Prompt 1: In the excerpt on the Bolt search engine, list the pieces of information sent back to the client for each high-confidence peptide.
Prompt 2: Rewrite the paragraph of the Bolt search engine excerpt that begins "[Client] Client also performs a protein grouping algorithm" as a short list of steps.
Prompt 3: Write the next part of the excerpt on the Bolt search engine, starting after its final sentence.

[Document excerpt]

Once the high confidence target peptides are identified (user-defined q value ≤ 0.01), those are then transferred back to the client for further processing. The amino acid sequence, PTMs, assigned protein sequence, and the Percolator q value for each peptide are sent back to the client.
[Client] On receiving a file containing these high confidence matches, Bolt client stores them in a Pinnacle database file. Pinnacle then extracts monoisotopic chromatogram for each peptide around the identified retention time (with a user-defined m/z tolerance, e.g., ± 5 ppm), defines a peak using this chromatogram, and calculates area-under-the-curve. Based on user choice, the process can be repeated for more isotopes and/or charge states. This allows Pinnacle to perform quantitation for each peptide and then display the list to the user along with the MS/MS match and the q value.
[Client] Client also performs a protein grouping algorithm to match the identified peptides to the appropriate protein groups. This algorithm starts by first assigning unique peptides to their appropriate proteins. Then proteins with a maximum number of unassigned peptide identifications are assigned to all those peptides. If two proteins have the exact same set of unassigned peptides, then canonical database protein is preferred over non-canonical protein (e.g., Tremble/mutations). This process is repeated until all peptides are assigned to an appropriate protein.
For any new RAW file from any client, only steps 5 through 12 are to be performed (as the in-memory database is already present).
Some rules are followed during initialization of the Bolt server to reduce the search time. All of these rules are unique (compared with other search engines) and allow us to maintain a balance between a large set of PTMs and a combinatorial explosion of the search space. Even with these rules, the search space for just canonical peptides is two orders of magnitude more than what is considered by SEQUEST or Mascot in our analysis. Same rules are followed for the forward and reverse databases to ensure that the search spaces are of equal size.
The number of PTMs was limited to 1 per peptide, but oxidation (M) and N-terminal acetylation can still be considered as a second PTM. These two represent the most common PTM found in a non-enriched sample.
PTMs and semi-tryptic cleavage peptides are allowed only for canonical database peptides. The probability of a peptide having simultaneous mutations and PTMs is low, and considering both of these on a single peptide increases the search space significantly.
PTMs are not allowed on a semi-tryptic peptide.
Peptides that have the same sequence but are different by only Leucine vs. Isoleucine are combined into a single search.
Aspartic acid is chosen over deamidation of asparagine if the rest of the sequence is the same.

[/Document excerpt]
[Material provided]

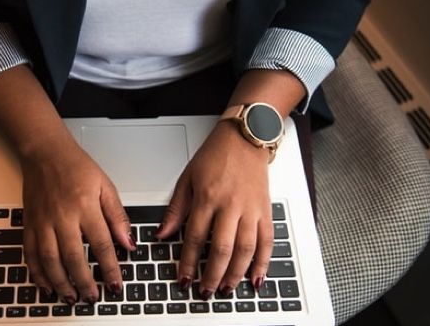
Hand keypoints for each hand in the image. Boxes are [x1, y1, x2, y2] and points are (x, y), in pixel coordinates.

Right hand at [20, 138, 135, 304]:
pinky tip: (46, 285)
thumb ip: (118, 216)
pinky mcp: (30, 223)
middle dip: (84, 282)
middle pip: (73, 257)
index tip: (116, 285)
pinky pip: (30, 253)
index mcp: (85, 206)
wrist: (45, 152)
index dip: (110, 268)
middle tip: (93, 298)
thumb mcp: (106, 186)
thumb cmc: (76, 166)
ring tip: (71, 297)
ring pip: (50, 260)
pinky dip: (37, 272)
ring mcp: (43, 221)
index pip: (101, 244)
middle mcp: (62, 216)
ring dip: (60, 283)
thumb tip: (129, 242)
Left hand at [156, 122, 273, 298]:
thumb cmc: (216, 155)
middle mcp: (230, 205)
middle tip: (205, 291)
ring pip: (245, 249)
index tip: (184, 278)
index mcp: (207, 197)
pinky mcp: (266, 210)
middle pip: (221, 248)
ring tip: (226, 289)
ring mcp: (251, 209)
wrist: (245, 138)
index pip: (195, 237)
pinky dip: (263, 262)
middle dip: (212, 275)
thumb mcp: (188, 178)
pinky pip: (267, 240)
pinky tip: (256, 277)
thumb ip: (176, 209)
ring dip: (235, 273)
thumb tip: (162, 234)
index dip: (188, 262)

[/Material provided]
[Material provided]

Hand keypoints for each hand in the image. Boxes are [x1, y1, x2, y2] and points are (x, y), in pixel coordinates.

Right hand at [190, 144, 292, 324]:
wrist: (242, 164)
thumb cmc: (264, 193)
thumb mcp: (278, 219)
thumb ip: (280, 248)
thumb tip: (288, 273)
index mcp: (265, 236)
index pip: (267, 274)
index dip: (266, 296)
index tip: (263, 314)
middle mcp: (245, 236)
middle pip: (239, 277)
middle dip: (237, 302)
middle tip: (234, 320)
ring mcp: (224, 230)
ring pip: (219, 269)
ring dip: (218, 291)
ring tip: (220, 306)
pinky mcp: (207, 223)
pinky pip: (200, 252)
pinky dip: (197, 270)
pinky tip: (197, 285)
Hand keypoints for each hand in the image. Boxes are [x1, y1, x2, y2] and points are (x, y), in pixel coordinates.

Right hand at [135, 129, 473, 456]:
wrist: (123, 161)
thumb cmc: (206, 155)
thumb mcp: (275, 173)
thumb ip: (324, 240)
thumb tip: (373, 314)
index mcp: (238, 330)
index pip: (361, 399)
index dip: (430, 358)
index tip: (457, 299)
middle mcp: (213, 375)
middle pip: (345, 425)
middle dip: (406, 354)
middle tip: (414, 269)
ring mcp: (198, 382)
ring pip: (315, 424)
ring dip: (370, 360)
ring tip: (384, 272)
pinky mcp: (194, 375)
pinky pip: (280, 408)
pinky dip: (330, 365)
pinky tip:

[/Material provided]
[Material provided]

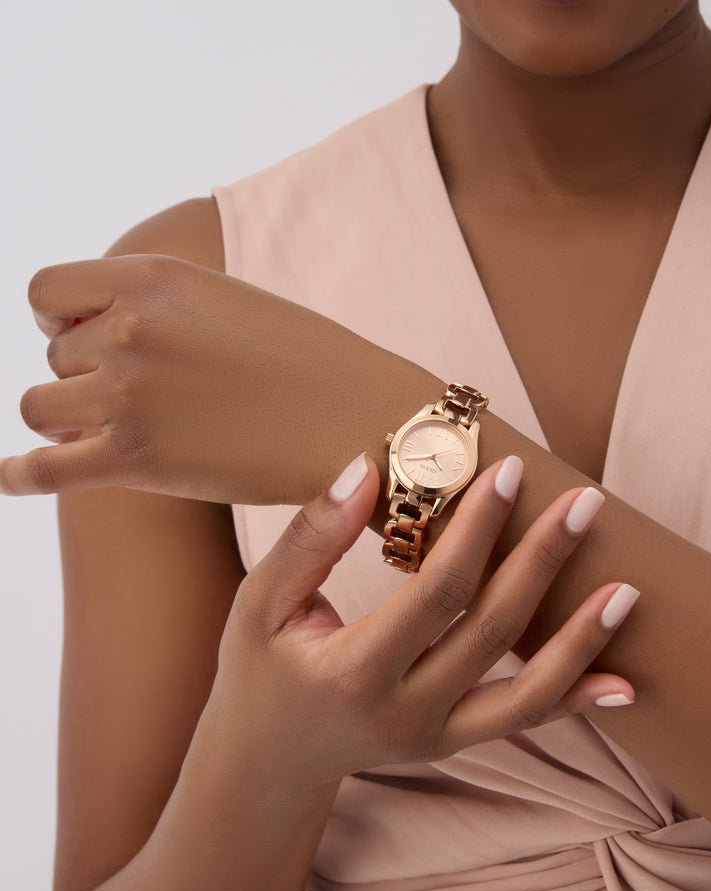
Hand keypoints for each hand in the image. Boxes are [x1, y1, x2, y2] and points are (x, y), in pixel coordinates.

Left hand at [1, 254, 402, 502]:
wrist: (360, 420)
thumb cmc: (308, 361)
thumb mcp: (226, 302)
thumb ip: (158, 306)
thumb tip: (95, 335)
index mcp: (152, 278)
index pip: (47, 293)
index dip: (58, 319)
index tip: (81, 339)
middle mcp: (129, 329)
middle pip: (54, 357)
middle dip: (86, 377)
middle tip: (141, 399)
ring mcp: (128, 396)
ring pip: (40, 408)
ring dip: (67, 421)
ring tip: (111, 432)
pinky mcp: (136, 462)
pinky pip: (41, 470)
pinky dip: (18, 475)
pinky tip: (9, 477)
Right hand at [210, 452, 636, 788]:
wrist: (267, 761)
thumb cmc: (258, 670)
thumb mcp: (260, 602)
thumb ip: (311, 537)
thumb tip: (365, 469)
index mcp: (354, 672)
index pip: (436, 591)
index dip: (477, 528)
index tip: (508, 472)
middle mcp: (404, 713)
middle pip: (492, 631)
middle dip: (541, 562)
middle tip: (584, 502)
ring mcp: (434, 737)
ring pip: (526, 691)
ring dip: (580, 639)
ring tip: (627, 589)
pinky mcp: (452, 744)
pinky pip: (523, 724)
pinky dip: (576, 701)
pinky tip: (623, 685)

[/Material provided]

Exercise answer 1:
- Amino acid sequence
- PTMs
- Assigned protein sequence
- Percolator q value

Exercise answer 2:
The client runs a protein grouping algorithm that matches identified peptides to protein groups:
- Unique peptides are assigned to their proteins first.
- Proteins with the most unassigned peptide identifications are then assigned all of those peptides.
- If two proteins have the exact same set of unassigned peptides, the canonical database protein is preferred over the non-canonical one (e.g., Tremble/mutations).
- These steps repeat until every peptide is assigned to a protein.

Exercise answer 3:
We believe the above rules form reasonable assumptions for most non-enriched human samples being studied in mass spectrometry labs around the world. We certainly acknowledge that Bolt will miss on some true positives that do not follow these rules, but for such peptides, the large combinatorial search space and the corresponding high score thresholds needed to ensure a good FDR will lead to only a handful of matches on a complex sample. We also acknowledge that the same rules may not apply to other sample types (e.g., samples following some enrichment protocol), and future improvements in Bolt will allow us to work on those. Furthermore, using advanced mass spectrometry and chromatography techniques, it may be possible to distinguish between Leucine and Isoleucine, and between Aspartic acid and deamidated asparagine, and future improvements in Bolt will consider that.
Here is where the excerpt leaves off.